Kluczem jest spojrzeć na siebie, swój trening i rozwój w ujęciu wielu dni, tygodni, miesięcy a nawet lat. Słyszałeś o periodyzacji treningu? Stosujesz?
Jeśli nie znasz tematu, to w dużym skrócie – w kolarstwie, w sporcie, w rozwoju osobistym, periodyzacja treningu będzie miała kluczowe znaczenie. To planowanie treningu w kierunku celu i efektu poprzez podzielenie go na poszczególne okresy, aby podając odpowiednie bodźce treningowe zachować odpowiedni balans pomiędzy zmęczeniem a odpoczynkiem, w kierunku zmian, wzrostu formy i możliwości osoby trenującej.
Obserwując procesy adaptacyjne do bodźców możemy planować i decydować o niezbędnej regeneracji, bo to właśnie wtedy zachodzą zmiany.
Tak jak mówię osobom trenującym kolarstwo, to nie w czasie mocnego treningu rośnie twoja forma, to w czasie twojej regeneracji stajesz się mocniejszy, wtedy kiedy właśnie odpoczywasz.
Podobnie jest u mnie na sesjach coachingowych, to nie w czasie sesji dokonujesz zmiany w swoim życiu, te zmiany zachodzą pomiędzy sesji.

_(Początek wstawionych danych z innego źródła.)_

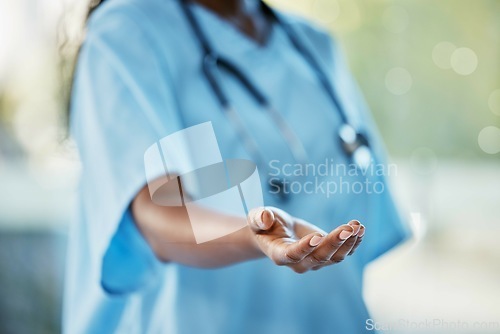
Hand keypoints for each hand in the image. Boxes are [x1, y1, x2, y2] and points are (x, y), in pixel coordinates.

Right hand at [247, 207, 364, 272]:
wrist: (276, 231)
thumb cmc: (265, 224)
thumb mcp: (257, 217)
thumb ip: (259, 218)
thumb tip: (265, 218)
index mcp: (279, 254)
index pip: (293, 255)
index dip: (305, 247)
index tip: (317, 236)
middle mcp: (298, 262)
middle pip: (319, 257)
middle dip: (334, 242)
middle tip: (347, 228)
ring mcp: (314, 261)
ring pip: (334, 257)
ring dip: (348, 242)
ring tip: (357, 225)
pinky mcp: (327, 254)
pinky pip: (343, 253)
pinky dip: (353, 243)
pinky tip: (360, 229)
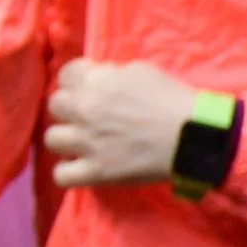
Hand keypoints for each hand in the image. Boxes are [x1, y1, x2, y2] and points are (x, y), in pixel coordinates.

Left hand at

Proces w czasie jest najważniejszy, we własnym i stałym rytmie, krok po kroku, dlatego też odpowiednie sterowanie treningiem jest kluczowe w kolarstwie i rozwoju.
Jak możemy pracować korzystając z periodyzacji treningu? W zależności od naszego przygotowania, wytrenowania oraz doświadczenia – możemy pracować w modelu liniowym, falującym lub blokowym.
Dalej dobieramy ćwiczenia, ich objętość i intensywność, określamy częstotliwość treningu i działamy.